One hesitates to dust off the cliché, but together the strategies recall the 1960s slogan "Think globally, act locally." The stress on organizing begins to correct a mistake that progressive movements made in the wake of the high-profile victories of the 1960s, argues Van Jones, executive director of the Ella Baker Center for Human Rights. As grants from mainstream foundations began boosting budgets dramatically, says Jones, the civil rights movement became a civil rights bureaucracy, staffed with lobbyists and lawyers who increasingly tried to stand in for a demobilized black community. The same happened with other progressive movements, with the result, Jones adds, that over time "most of us spent more time writing grant applications and doing work that had nothing to do with building political power."

"The huge successes of the 1970s were built on decades of work, a lot of it done at the local level, around issues and concerns that then were taken national.
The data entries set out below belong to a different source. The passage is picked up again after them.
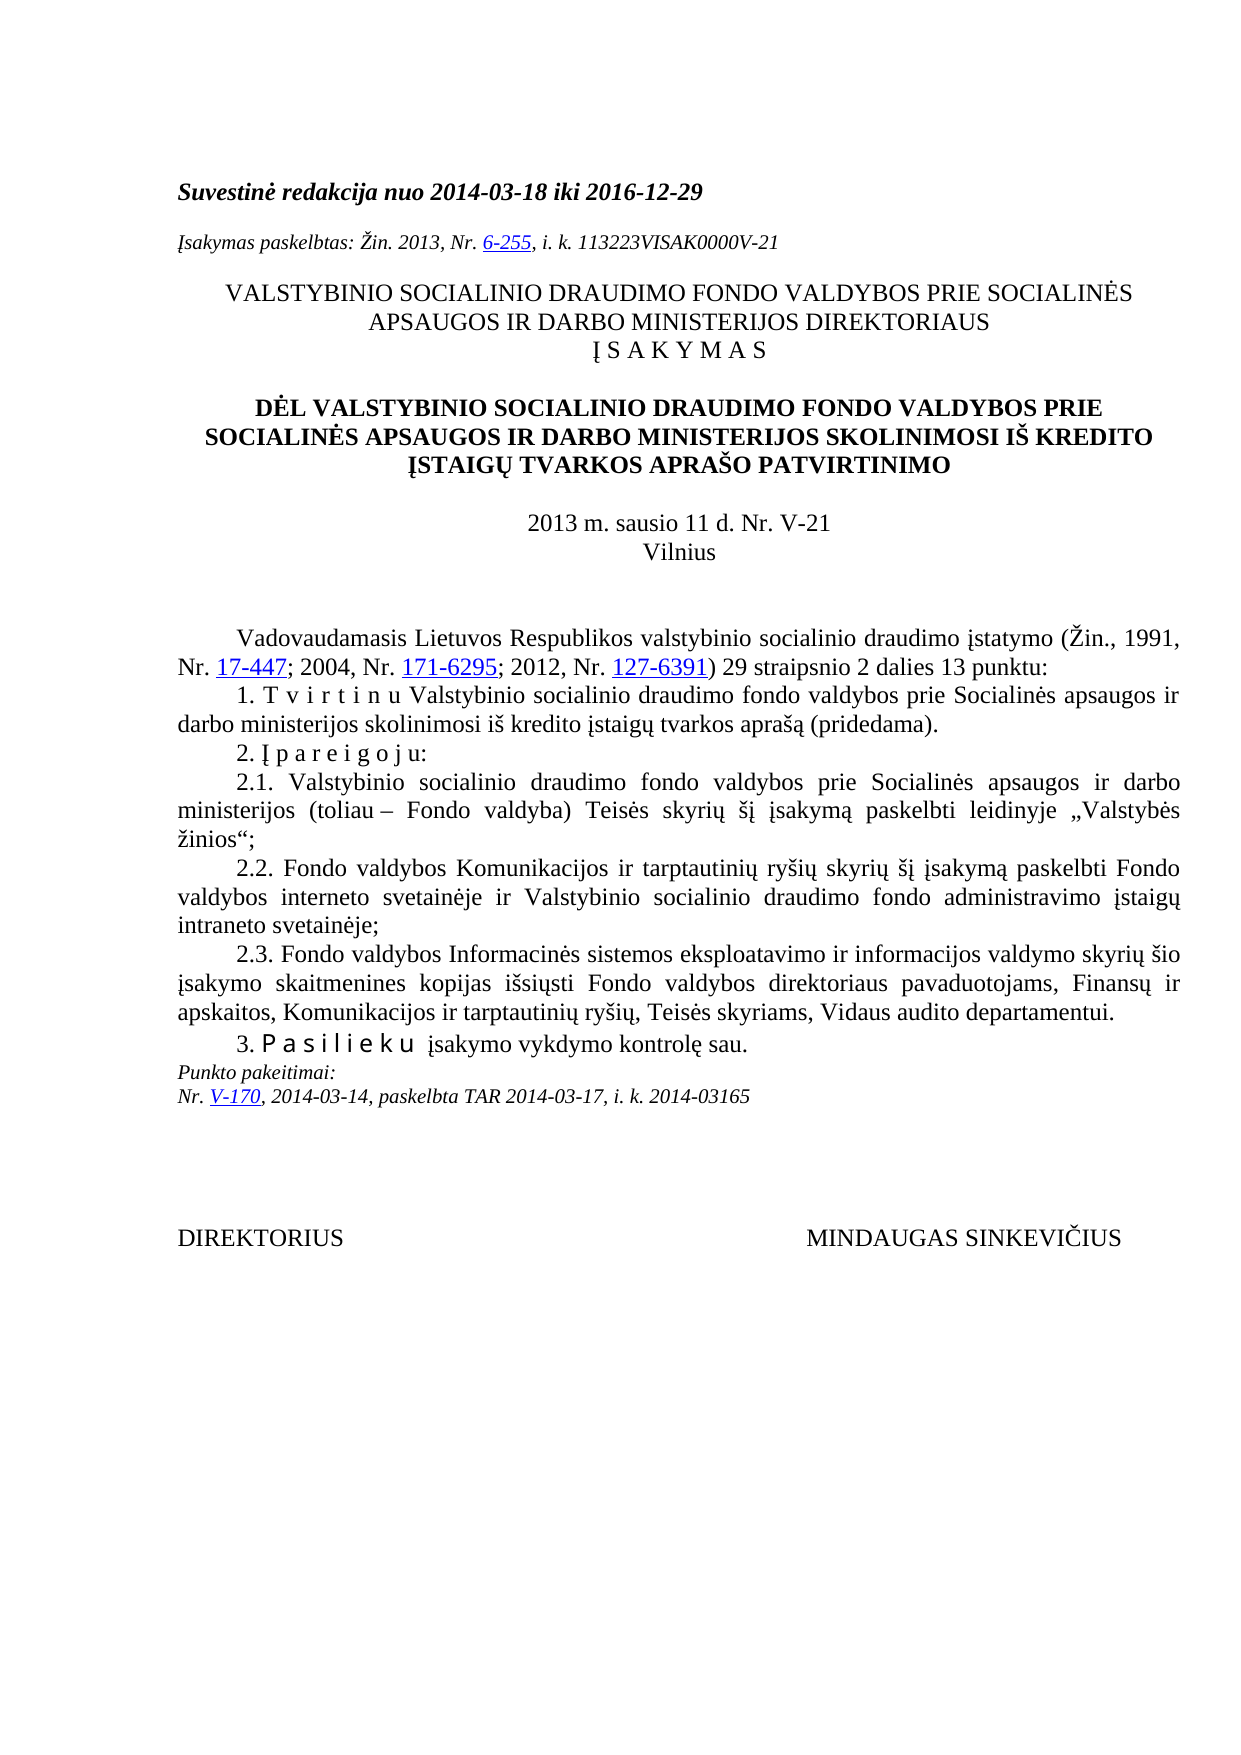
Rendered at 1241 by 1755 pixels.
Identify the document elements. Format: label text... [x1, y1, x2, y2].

text Valstybinio socialinio draudimo fondo valdybos prie Socialinės apsaugos ir darbo ministerijos DirektoriAus [177, 278, 1181, 336]
text Vilnius [177, 537, 1181, 566]
text Punkto pakeitimai: [177, 1060, 1181, 1084]
text 2.3. Fondo valdybos Informacinės sistemos eksploatavimo ir informacijos valdymo skyrių šio įsakymo skaitmenines kopijas išsiųsti Fondo valdybos direktoriaus pavaduotojams, Finansų ir apskaitos, Komunikacijos ir tarptautinių ryšių, Teisės skyriams, Vidaus audito departamentui. [177, 939, 1181, 1026]
text 3. Pasilieku įsakymo vykdymo kontrolę sau. [177, 1026, 1181, 1060]
text 2.1. Valstybinio socialinio draudimo fondo valdybos prie Socialinės apsaugos ir darbo ministerijos (toliau – Fondo valdyba) Teisės skyrių šį įsakymą paskelbti leidinyje „Valstybės žinios“; [177, 767, 1181, 853]
text Įsakymas paskelbtas: Žin. 2013, Nr. 6-255, i. k. 113223VISAK0000V-21 [177, 230, 1181, 254]
text Į s a k y m a s [177, 336, 1181, 364]
text 2.2. Fondo valdybos Komunikacijos ir tarptautinių ryšių skyrių šį įsakymą paskelbti Fondo valdybos interneto svetainėje ir Valstybinio socialinio draudimo fondo administravimo įstaigų intraneto svetainėje; [177, 853, 1181, 939]
text 1. T v i r t i n u Valstybinio socialinio draudimo fondo valdybos prie Socialinės apsaugos ir darbo ministerijos skolinimosi iš kredito įstaigų tvarkos aprašą (pridedama). [177, 681, 1181, 738]
text 2013 m. sausio 11 d. Nr. V-21 [177, 508, 1181, 537]
text 2. Į p a r e i g o j u: [177, 738, 1181, 767]
text Vadovaudamasis Lietuvos Respublikos valstybinio socialinio draudimo įstatymo (Žin., 1991, Nr. 17-447; 2004, Nr. 171-6295; 2012, Nr. 127-6391) 29 straipsnio 2 dalies 13 punktu: [177, 623, 1181, 681]
text Direktorius Mindaugas Sinkevičius [177, 1223, 1181, 1252]
text Suvestinė redakcija nuo 2014-03-18 iki 2016-12-29 [177, 177, 1181, 206]
text Nr. V-170, 2014-03-14, paskelbta TAR 2014-03-17, i. k. 2014-03165 [177, 1084, 1181, 1108]
text Dėl valstybinio socialinio draudimo fondo valdybos prie Socialinės apsaugos ir darbo ministerijos skolinimosi iš kredito įstaigų tvarkos aprašo patvirtinimo [177, 393, 1181, 479]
We've been drawing down on these capital reserves ever since then without rebuilding them at the local level," says Buck Parker, executive director of Earthjustice and current chair of the Green Group, made up of leaders from thirty national environmental groups who convene regularly to discuss strategy and tactics.

It was self-deceptive for environmentalists to think they enjoyed support from 70 percent of the American public, argues Carl Pope, executive director of the Sierra Club. A keener analysis of polling data, says Pope, reveals that about 40 percent of the public are pro-environment but not pro-environmentalist. These 40 percent take green positions on policy questions (e.g., Do you support action on global warming?), but culturally "they see us as too extreme. They tend to be more rural and conservative but also include significant numbers of urban, nonwhite and less educated people. The right effectively split them off from us in the 1980s and '90s, and we did nothing to prevent this. We didn't build good relationships with churches, labor unions and African-American and Latino constituencies." Concludes Pope, "Our challenge is to reknit the environmental majority, because it's still there, it's just been artificially divided." The place to start is at the state level, where activists are passing "amazing legislation that we couldn't even talk about with the Democratic caucus on Capitol Hill. Idaho just enacted a two-year ban on coal-fired power plants. The Idaho governor, who is now Bush's new Interior Secretary, didn't want to do it, but the legislature rolled him. Maryland, with a Republican governor, has signed on to the Kyoto Protocol."